### Exercise task 1
In the math problem forum thread, what is the only way to lose when you switch doors?
### Exercise task 2
From the math problem forum thread, reproduce the stretch from "It really is" through "matter. You won)".
### Exercise task 3
Continue the forum thread about the math problem from the point where it stops.

### Selected excerpt
---*---

Math problem

[Supertramp78]

It really is rather simple.

door 1 = car = win
door 2 = notcar 1 = lose
door 3 = notcar 2 = lose

This is your initial starting position. You can swap all the doors around to get more options but you get the same end result.

In that situation the odds of winning is 1 in 3. Even John and Aqua agree to that.

Now let's pick a door and not switch. the scratched out door in the one Monty removes after you make your pick.

pick door 1 = car = win
door 2 = notcar 1 (it could be either noncar. Doesn't matter. You won)
door 3 = notcar 2

door 1 = car
pick door 2 = notcar 1 = lose
door 3 = notcar 2

door 1 = car
door 2 = notcar 1
pick door 3 = notcar 2 = lose

yup, our initial guess was right. Pick and don't switch, you still have that one in three chance.

Now let's switch after a door is removed.

Pick door 1 = car
door 2 = notcar 1
Switch to door 3 = notcar 2 = lose

Switch to door 1 = car = win
Pick door 2 = notcar 1
door 3 = notcar 2

Switch to door 1 = car = win
door 2 = notcar 1
Pick door 3 = notcar 2

Humm. now those odds look different. If I switch, I now win two out of three. the only way to lose is to pick the car initially and the odds of doing that is 1 in 3 while the only way to win is to pick a donkey initially and the odds of doing that is 2 in 3.

As Omaha has been trying to say, switching increases your odds of winning. No argument against that. Well, lots of arguments I guess, just no real argument against it.

[knobtwister]

I bet if we could get Kim Jong iL to start reading this thread our nuclear worries would be over.

Don

[Fingerplucked]

Jun 17, 2009 15:23:02 GMT -5 aquaduct said:

Oops. Just put pen to paper and I think I've proved Millring right.

The probabilities are the straight number of winning scenarios from the pool of available outcomes.

So write down a matrix of available outcomes, i.e.- choose door 1, cars behind door 1; choose door 2, car's behind door 1; etc. You'll wind up with 9 possible outcomes.

Now pick any door to open and cross out the outcomes that either have you choosing that door or have the car behind that door.

You're left with (if I did it right) 4 possible outcomes, 2 of them win with your original guess and 2 of them win if you switch.

Dang. Hate to admit it, but this appears to be an urban legend that I've swallowed as hard as anyone.

There's something wrong with your matrix. If I understood you correctly, you said there's no advantage to switching if you have 10 doors. I made a matrix and tried it with 10 doors. The results are a little hard to read -- I'm not sure how to import the format that I had, but hopefully you can follow (or read) what I posted below.

X (cap) = door pic
x (little cap)= previous door pick
P = Prize
O (cap) = Monty door opening
o (little cap) = previous Monty door opening
n = nothing. This is just a place holder because I don't have Jeff's graphic skills.

---*---

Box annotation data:
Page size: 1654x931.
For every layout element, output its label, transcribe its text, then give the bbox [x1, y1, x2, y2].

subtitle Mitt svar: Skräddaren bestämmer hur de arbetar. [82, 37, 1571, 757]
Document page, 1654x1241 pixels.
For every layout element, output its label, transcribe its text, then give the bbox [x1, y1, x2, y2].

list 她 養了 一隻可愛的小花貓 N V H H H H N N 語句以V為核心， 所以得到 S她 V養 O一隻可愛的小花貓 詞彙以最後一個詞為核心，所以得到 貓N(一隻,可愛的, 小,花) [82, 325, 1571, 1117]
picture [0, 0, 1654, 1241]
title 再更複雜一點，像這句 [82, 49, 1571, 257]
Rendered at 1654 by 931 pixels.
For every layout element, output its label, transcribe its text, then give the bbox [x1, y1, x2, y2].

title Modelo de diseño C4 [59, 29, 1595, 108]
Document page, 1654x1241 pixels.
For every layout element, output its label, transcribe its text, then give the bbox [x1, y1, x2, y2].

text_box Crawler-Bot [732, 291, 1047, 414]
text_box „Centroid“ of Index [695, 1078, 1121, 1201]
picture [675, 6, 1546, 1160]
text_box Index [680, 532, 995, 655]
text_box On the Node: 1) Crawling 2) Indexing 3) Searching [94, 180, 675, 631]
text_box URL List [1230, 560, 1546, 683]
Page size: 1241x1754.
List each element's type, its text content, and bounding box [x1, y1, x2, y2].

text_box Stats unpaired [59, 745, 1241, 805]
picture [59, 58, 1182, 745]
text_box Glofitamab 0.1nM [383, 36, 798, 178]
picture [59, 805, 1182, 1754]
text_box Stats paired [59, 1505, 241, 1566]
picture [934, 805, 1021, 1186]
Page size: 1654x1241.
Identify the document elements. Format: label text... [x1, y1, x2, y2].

---*---

### Response 1
Picking the car initially.

### Response 2
It really is rather simple.

door 1 = car = win
door 2 = notcar 1 = lose
door 3 = notcar 2 = lose

This is your initial starting position. You can swap all the doors around to get more options but you get the same end result.

In that situation the odds of winning is 1 in 3. Even John and Aqua agree to that.

Now let's pick a door and not switch. the scratched out door in the one Monty removes after you make your pick.

pick door 1 = car = win
door 2 = notcar 1 (it could be either noncar. Doesn't matter. You won)

### Response 3
The first row is your first pick. I picked door#1. The Prize is behind door #8.

The second row is Monty opening any non-prize door. A new X shows my new door pick.

As long as you don't pick the Prize door on your first turn, and as long as Monty keeps opening doors until all are open except for your current choice and one last chance to switch, he will force you to pick the Prize door.

By switching doors, with 10 doors your chances of getting it right (in the end) are 9 in 10.



X n n n n n n P n n
x n X n O n n n n n
x X x O o n n n n n
x x x o o O n X n n
x x x o o o O x X n
x x x o o o o x X O
X O x o o o o x x o
x o X o o o o x O o
O o x o o o o X o o

[omaha]

BTW, if you want to try this out for free, there is a simulation online.

Go there, play 15 games with each strategy. See how you do.

[billhammond]

Thanks, Russ. You said what I was struggling to put into words before I took delivery of this really smelly and ugly donkey.


On a positive note, for the first time in almost a year, I won't sleep alone tonight. ;D

[Russell Letson]

Jun 17, 2009 15:28:14 GMT -5 knobtwister said:

If you pick it apart the odds are different depending on where you are in the process. But it's all one process so you can't pick it apart.

Aha! If it is indeed one process. But what makes the process unitary? Sequential coin tosses aren't part of a single process--they're individual events whose aggregate behavior can be described statistically.

In my earlier post I was groping toward this question: what makes this process subject to statistical analysis? Will a large number of iterations finally reveal a 2/3 success rate when the always-switch strategy is used? Otherwise "odds" means something other than what I understand it to mean.

[millring]

Jun 17, 2009 15:57:50 GMT -5 Supertramp78 said:

It really is rather simple.

door 1 = car = win
door 2 = notcar 1 = lose
door 3 = notcar 2 = lose

This is your initial starting position. You can swap all the doors around to get more options but you get the same end result.

In that situation the odds of winning is 1 in 3. Even John and Aqua agree to that.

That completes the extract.